Hi Brian and all!
Brian Ingerson ingy@ttul.org wrote: [SNIP]
I have some concern about muddying the waters as to where to look for Squeak packages - as I think Ned mentioned, SqueakMap has gained a lot of momentum and mind share lately, and if FreePAN is going to work for the Squeak community we'll have to be careful to coordinate/integrate with SqueakMap, not compete with it.
Definitely. It seems that FreePAN just offers SqueakMap mirroring. This is something SqueakMap appears not to have. Same with Ruby and RAA.
First of all - if I haven't already said so - I am all ears for coordination/integration/cooperation - that is always good. Mind though that SqueakMap may have an architecture (especially upcoming 1.1) that might make it a bit "incompatible" - I am not sure though just noting it for the record.
Well, in fact SqueakMap has mirroring - sort of - we just haven't set up any mirrors yet. :-) Ehrm. A mirror of SqueakMap is easily set up by simply setting up another server (identical code) and having it regularly update itself from the master and disabling the web UI for changing the model. No code to be written for this.
Setting one up is on my todo-list but so is also getting SM1.1 out of the door... And SM1.1 will offer more interesting replication with the added ability to have additional "local" content.

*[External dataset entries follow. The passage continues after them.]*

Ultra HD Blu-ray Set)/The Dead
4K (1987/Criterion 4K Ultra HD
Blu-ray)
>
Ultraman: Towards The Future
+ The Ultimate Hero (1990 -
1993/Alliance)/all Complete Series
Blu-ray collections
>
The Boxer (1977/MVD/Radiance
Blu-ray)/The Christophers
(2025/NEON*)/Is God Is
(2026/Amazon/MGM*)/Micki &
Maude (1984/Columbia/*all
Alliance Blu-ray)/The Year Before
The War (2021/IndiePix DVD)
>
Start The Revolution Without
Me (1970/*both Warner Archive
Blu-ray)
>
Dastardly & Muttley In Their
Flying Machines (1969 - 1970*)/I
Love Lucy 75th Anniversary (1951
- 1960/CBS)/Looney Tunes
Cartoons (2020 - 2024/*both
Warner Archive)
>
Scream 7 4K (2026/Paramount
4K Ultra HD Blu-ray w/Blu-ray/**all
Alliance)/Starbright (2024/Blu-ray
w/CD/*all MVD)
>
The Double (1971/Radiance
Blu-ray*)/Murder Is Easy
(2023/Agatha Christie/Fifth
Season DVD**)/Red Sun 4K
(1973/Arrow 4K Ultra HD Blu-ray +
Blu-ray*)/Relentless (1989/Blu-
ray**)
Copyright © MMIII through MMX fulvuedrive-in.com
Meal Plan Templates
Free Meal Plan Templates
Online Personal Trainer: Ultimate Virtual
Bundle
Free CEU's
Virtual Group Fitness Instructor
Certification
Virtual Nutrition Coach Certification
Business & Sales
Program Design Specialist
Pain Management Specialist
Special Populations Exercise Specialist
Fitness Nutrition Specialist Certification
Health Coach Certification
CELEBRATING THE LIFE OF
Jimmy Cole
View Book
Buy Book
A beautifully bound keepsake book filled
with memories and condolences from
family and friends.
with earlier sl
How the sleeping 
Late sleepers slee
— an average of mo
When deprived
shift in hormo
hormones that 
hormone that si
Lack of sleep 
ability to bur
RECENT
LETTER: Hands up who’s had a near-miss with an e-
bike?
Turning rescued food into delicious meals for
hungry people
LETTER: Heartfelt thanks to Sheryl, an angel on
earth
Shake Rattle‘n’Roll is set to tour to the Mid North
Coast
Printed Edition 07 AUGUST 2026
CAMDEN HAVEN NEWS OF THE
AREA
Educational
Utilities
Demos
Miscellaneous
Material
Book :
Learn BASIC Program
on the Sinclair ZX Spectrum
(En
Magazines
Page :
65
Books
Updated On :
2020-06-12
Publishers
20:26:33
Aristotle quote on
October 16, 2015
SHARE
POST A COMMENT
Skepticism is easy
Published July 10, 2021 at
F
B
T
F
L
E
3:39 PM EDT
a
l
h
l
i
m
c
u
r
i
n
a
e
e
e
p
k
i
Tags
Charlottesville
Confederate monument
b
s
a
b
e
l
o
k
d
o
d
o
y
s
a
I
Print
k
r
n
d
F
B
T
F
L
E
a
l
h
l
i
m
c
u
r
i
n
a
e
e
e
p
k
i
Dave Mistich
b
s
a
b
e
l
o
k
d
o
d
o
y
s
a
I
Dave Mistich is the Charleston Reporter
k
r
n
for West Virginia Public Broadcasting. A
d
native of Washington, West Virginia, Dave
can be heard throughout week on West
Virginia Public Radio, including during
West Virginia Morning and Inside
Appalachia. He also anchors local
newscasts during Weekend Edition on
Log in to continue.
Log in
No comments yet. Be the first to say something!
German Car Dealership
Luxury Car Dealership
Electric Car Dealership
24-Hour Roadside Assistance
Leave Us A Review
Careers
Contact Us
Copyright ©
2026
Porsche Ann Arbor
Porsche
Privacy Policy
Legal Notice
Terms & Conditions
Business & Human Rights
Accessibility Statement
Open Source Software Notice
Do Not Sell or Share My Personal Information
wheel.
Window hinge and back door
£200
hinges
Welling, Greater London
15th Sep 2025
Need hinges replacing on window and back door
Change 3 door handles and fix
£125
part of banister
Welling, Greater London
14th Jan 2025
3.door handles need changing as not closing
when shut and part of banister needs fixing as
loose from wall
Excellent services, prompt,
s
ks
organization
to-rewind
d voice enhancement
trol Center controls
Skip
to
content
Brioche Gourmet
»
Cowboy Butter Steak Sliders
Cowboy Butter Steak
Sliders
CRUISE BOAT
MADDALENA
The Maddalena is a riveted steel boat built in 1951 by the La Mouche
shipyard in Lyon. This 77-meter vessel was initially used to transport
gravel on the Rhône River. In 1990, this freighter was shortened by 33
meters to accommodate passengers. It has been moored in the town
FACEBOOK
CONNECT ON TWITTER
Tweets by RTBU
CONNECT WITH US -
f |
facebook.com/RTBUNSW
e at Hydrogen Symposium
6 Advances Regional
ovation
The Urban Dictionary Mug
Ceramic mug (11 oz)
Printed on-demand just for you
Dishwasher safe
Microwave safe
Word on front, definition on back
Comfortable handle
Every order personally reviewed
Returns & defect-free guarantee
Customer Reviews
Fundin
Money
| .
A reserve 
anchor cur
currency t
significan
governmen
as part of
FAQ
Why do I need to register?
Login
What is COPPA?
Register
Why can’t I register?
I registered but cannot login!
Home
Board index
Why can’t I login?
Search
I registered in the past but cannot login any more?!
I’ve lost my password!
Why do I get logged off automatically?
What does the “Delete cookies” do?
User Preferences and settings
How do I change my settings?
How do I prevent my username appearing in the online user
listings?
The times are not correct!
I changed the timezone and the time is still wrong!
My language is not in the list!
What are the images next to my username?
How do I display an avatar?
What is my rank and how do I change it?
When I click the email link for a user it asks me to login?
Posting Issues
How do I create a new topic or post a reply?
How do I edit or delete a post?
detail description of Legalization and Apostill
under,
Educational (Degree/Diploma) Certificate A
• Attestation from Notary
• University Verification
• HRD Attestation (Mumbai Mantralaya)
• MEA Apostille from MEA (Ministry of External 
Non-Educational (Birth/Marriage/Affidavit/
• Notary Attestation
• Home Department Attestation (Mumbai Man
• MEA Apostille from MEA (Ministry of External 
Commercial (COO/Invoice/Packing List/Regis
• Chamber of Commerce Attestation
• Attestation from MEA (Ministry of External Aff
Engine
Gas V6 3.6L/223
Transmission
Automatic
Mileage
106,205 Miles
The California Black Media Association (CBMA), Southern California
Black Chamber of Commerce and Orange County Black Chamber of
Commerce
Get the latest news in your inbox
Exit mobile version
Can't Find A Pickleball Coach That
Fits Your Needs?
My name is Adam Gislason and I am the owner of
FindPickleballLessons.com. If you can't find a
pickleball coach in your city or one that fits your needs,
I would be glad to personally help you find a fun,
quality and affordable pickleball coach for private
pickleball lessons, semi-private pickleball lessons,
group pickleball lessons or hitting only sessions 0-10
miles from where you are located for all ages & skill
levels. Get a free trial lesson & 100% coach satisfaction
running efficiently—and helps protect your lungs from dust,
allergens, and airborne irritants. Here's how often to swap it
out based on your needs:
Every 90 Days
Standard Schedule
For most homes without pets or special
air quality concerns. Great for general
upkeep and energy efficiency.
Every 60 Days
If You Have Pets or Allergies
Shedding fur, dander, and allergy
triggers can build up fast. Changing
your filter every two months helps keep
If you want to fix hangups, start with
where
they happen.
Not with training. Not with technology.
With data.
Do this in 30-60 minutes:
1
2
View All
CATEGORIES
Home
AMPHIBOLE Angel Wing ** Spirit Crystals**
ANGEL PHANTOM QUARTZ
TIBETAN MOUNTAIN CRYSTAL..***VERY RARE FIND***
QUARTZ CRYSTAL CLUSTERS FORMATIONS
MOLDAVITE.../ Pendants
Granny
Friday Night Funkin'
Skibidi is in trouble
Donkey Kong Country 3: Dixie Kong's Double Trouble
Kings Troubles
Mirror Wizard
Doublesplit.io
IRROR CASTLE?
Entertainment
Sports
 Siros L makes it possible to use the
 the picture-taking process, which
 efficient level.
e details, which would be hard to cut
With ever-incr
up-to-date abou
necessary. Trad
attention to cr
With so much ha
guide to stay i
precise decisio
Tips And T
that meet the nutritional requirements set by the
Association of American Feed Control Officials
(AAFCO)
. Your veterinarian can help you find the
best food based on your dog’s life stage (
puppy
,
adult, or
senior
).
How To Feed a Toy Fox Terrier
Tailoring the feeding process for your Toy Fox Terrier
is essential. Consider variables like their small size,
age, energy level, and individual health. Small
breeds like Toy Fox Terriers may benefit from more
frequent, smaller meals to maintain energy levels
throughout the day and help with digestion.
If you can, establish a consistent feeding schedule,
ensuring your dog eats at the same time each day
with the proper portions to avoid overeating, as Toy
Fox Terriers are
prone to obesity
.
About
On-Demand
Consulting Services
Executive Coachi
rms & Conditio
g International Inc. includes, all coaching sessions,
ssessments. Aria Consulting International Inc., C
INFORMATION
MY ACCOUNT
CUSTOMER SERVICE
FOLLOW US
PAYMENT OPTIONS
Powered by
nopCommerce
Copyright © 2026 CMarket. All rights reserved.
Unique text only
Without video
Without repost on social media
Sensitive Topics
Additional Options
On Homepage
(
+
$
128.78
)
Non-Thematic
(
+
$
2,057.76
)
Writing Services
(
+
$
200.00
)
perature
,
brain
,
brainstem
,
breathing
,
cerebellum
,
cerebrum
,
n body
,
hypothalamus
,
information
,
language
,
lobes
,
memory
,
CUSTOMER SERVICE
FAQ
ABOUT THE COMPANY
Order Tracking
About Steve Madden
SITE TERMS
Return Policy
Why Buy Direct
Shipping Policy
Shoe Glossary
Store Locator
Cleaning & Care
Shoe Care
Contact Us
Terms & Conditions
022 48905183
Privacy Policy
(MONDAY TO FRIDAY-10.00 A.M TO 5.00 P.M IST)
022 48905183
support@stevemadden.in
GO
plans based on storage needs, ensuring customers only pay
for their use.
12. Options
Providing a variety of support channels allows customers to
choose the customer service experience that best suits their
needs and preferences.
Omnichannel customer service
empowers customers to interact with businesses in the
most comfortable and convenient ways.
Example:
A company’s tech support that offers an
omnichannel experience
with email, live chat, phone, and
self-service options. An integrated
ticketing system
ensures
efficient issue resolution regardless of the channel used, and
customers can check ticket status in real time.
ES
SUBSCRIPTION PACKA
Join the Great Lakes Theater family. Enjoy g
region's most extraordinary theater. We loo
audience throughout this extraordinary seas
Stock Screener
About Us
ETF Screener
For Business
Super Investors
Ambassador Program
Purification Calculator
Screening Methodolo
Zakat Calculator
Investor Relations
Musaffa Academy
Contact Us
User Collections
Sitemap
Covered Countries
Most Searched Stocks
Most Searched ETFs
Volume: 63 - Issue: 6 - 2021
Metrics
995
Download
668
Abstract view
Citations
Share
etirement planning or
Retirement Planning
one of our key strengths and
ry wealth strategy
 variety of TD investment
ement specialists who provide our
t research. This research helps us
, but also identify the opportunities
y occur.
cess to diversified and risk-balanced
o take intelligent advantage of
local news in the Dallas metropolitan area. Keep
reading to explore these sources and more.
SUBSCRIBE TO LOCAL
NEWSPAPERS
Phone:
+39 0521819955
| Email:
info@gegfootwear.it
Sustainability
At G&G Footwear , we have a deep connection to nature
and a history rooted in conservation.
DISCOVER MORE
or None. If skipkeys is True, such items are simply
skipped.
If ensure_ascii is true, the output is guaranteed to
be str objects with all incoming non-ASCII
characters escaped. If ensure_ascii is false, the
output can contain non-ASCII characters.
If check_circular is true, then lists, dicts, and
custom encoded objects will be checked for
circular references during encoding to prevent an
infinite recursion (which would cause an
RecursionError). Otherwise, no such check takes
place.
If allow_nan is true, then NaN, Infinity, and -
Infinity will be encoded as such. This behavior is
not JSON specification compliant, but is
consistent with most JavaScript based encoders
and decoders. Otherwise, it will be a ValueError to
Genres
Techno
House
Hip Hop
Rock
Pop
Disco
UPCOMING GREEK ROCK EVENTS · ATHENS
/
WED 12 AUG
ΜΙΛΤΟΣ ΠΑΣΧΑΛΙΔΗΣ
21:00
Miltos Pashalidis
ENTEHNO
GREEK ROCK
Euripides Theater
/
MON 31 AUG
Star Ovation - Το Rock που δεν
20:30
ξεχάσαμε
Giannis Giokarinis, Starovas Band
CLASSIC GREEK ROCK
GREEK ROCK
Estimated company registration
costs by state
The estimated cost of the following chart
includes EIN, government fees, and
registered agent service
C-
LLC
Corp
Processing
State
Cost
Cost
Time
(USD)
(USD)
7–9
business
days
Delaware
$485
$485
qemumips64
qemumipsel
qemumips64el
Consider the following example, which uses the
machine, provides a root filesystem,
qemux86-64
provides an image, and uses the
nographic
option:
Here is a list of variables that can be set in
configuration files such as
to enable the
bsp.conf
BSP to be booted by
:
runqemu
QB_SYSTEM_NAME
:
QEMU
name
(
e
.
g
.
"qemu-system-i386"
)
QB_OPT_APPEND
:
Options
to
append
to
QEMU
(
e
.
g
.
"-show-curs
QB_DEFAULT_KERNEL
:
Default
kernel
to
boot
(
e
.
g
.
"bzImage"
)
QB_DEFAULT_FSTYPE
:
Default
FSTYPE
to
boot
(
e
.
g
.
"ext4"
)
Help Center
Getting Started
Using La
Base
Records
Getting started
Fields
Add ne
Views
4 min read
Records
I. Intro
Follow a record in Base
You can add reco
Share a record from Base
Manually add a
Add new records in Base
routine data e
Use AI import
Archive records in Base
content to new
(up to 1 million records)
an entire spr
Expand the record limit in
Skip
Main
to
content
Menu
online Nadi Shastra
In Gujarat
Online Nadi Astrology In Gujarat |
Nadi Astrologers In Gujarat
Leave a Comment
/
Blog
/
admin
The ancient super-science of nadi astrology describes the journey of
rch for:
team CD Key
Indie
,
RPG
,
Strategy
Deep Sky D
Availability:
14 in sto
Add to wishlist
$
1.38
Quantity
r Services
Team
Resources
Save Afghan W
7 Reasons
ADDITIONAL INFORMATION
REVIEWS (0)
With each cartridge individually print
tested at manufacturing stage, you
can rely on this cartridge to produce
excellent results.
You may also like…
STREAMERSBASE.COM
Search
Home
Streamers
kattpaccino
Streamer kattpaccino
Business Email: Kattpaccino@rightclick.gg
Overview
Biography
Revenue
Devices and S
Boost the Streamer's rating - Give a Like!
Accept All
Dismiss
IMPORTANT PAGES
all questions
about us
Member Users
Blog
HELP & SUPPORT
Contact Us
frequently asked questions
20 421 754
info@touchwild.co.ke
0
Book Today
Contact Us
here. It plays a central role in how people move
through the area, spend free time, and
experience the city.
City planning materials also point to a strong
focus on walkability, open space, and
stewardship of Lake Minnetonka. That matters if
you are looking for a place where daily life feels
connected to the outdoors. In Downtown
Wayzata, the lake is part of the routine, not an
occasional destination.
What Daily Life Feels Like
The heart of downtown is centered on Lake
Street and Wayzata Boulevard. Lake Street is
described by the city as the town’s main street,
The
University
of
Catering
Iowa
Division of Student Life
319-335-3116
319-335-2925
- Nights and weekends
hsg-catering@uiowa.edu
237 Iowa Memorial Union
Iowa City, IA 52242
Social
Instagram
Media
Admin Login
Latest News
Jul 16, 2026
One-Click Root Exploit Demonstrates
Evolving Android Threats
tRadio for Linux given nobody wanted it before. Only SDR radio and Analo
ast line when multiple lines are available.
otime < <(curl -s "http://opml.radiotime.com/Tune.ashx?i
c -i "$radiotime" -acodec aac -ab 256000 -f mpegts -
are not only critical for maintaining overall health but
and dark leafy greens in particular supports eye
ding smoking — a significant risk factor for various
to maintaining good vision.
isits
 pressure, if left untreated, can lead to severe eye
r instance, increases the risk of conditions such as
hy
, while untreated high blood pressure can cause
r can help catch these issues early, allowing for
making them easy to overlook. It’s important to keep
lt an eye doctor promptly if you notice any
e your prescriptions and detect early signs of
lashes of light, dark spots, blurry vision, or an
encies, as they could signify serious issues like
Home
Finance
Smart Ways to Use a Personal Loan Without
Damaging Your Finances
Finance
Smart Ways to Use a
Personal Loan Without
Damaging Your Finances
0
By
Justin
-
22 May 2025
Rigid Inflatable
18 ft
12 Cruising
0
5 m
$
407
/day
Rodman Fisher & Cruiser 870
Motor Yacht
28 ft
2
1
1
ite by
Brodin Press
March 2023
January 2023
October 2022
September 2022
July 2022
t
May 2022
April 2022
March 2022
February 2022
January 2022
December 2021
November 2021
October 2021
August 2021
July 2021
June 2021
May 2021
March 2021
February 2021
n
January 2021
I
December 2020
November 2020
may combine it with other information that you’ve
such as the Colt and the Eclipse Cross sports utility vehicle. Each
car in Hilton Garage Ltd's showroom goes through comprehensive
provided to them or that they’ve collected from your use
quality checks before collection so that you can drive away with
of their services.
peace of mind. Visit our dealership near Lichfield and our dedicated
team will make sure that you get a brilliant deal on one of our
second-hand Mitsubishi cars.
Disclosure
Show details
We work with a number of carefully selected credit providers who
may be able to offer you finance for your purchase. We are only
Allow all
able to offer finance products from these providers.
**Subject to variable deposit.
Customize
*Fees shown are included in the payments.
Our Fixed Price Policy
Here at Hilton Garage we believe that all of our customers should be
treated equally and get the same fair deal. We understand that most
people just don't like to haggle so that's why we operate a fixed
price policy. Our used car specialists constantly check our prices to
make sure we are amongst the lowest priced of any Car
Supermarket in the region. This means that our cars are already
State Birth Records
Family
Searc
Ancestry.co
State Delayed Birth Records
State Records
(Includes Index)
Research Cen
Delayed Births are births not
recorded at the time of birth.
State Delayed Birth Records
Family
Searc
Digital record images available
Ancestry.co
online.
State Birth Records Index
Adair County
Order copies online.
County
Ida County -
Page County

SM works by mirroring itself down to the client using a transaction model which makes it theoretically much more efficient than rsync. It also makes it "smartness capable" - the transactions are actually messages that get replayed at the client and the client modifies the local mirror accordingly. At that time it can "react" to the transactions etc.
In SM1.1 I plan to let a mirror be able to have local changes (like an added local package for example) that can optionally be "published" to a selected master higher up in the hierarchy.
This means that a person can have private packages in his/her local SM and a company or organisation can have companywide packages not visible outside the company etc.
It also means that modifications to the map can be applied locally and then published (compared to the current model where modifications to the map can only be applied on the master through the web UI).
Anyway, enough blabbering about that. :-)
I suspect that FreePAN may offer other features too, but I'd leave it up to the Language Managers as to how much they want.
Competition is not bad in itself. I am completely open to building bridges to other facilities. But I'm also interested in offering an alternative to CPAN for Perl, which in many ways has stagnated.
The best way to collaborate here I think is by:
1. Explaining our architectures to each other and learn good stuff. 2. Building a bridge from SqueakMap to FreePAN so that SqueakMap is mirrored into FreePAN. The other direction will be harder I think.
SqueakMap is an architecture heavily focused on Squeak and should remain so. But if there is interest in mirroring the SM content on FreePAN then of course, why not! Personally I am not sure though what the advantage would be - don't mistake me for being negative here - I just need to get the advantages explained to me. :-)
But I don't think I want to limit the development of SM to be constrained by a common possibly simpler model of packages - note though that I haven't read up enough on FreePAN to be sure it is simpler - it's just a guess. SM1.1 will for example have releases of packages maintained as separate "records", does FreePAN have something similar?
BTW, I'm trying very hard not to over-architect this project. I want maximum payback for effort. Especially my effort. I want it to be something the community maintains.